▸ **Exercise**
The records below are to be returned word for word, with pictures left out.

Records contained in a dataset
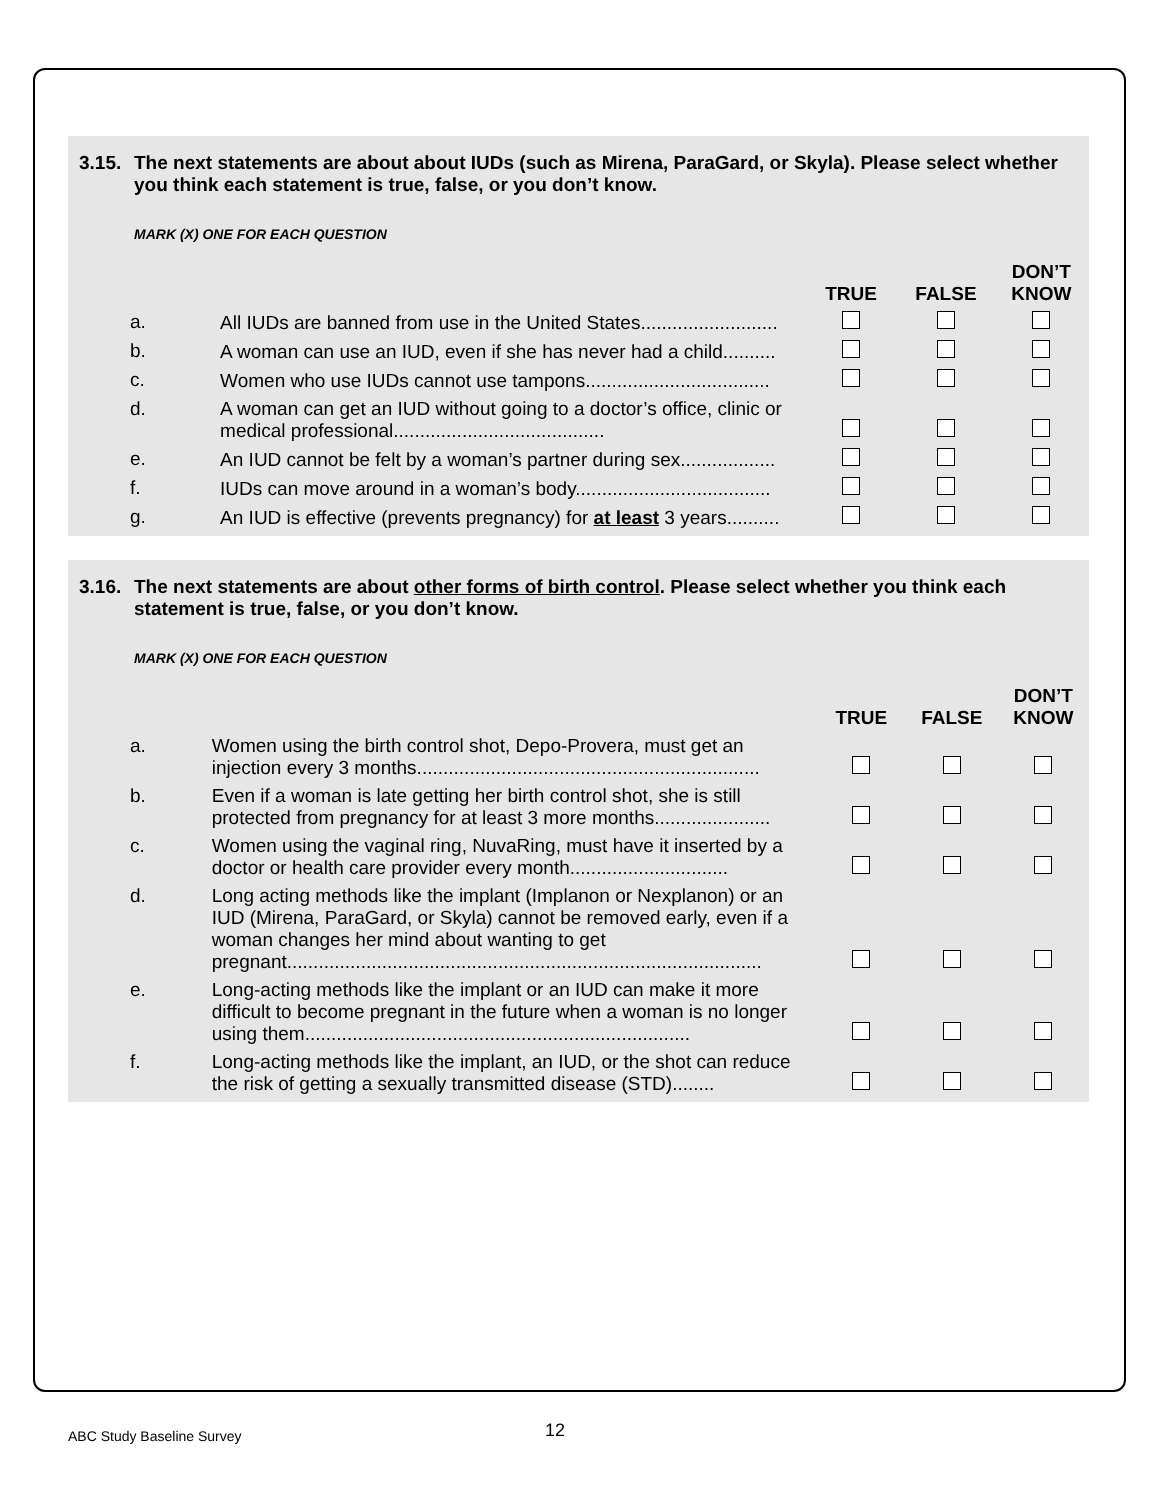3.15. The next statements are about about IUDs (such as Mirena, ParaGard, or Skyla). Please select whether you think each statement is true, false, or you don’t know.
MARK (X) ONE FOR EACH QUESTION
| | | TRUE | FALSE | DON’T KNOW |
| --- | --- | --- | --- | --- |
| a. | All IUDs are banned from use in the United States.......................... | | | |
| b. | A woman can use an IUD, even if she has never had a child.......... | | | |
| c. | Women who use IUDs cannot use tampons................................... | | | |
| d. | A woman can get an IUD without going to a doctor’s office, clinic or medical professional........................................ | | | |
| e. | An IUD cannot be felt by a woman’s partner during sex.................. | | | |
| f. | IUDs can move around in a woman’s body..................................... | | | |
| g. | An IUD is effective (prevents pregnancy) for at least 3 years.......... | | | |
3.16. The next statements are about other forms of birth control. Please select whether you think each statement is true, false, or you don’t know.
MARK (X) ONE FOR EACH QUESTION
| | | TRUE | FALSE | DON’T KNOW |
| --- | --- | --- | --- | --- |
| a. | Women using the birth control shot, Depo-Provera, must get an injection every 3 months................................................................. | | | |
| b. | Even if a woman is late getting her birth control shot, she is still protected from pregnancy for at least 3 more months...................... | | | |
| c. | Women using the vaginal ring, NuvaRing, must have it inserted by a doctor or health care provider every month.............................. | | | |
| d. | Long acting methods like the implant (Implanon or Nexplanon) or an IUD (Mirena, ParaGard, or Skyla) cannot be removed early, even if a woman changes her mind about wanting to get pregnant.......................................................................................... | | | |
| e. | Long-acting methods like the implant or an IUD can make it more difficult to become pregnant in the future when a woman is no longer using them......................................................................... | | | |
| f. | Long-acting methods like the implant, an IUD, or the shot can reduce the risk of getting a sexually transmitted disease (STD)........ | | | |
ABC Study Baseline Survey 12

▸ **Finished exercise**
3.15. The next statements are about about IUDs (such as Mirena, ParaGard, or Skyla). Please select whether you think each statement is true, false, or you don’t know.
MARK (X) ONE FOR EACH QUESTION
| | | TRUE | FALSE | DON’T KNOW |
| --- | --- | --- | --- | --- |
| a. | All IUDs are banned from use in the United States.......................... | | | |
| b. | A woman can use an IUD, even if she has never had a child.......... | | | |
| c. | Women who use IUDs cannot use tampons................................... | | | |
| d. | A woman can get an IUD without going to a doctor’s office, clinic or medical professional........................................ | | | |
| e. | An IUD cannot be felt by a woman’s partner during sex.................. | | | |
| f. | IUDs can move around in a woman’s body..................................... | | | |
| g. | An IUD is effective (prevents pregnancy) for at least 3 years.......... | | | |
3.16. The next statements are about other forms of birth control. Please select whether you think each statement is true, false, or you don’t know.
MARK (X) ONE FOR EACH QUESTION
| | | TRUE | FALSE | DON’T KNOW |
| --- | --- | --- | --- | --- |
| a. | Women using the birth control shot, Depo-Provera, must get an injection every 3 months................................................................. | | | |
| b. | Even if a woman is late getting her birth control shot, she is still protected from pregnancy for at least 3 more months...................... | | | |
| c. | Women using the vaginal ring, NuvaRing, must have it inserted by a doctor or health care provider every month.............................. | | | |
| d. | Long acting methods like the implant (Implanon or Nexplanon) or an IUD (Mirena, ParaGard, or Skyla) cannot be removed early, even if a woman changes her mind about wanting to get pregnant.......................................................................................... | | | |
| e. | Long-acting methods like the implant or an IUD can make it more difficult to become pregnant in the future when a woman is no longer using them......................................................................... | | | |
| f. | Long-acting methods like the implant, an IUD, or the shot can reduce the risk of getting a sexually transmitted disease (STD)........ | | | |
ABC Study Baseline Survey 12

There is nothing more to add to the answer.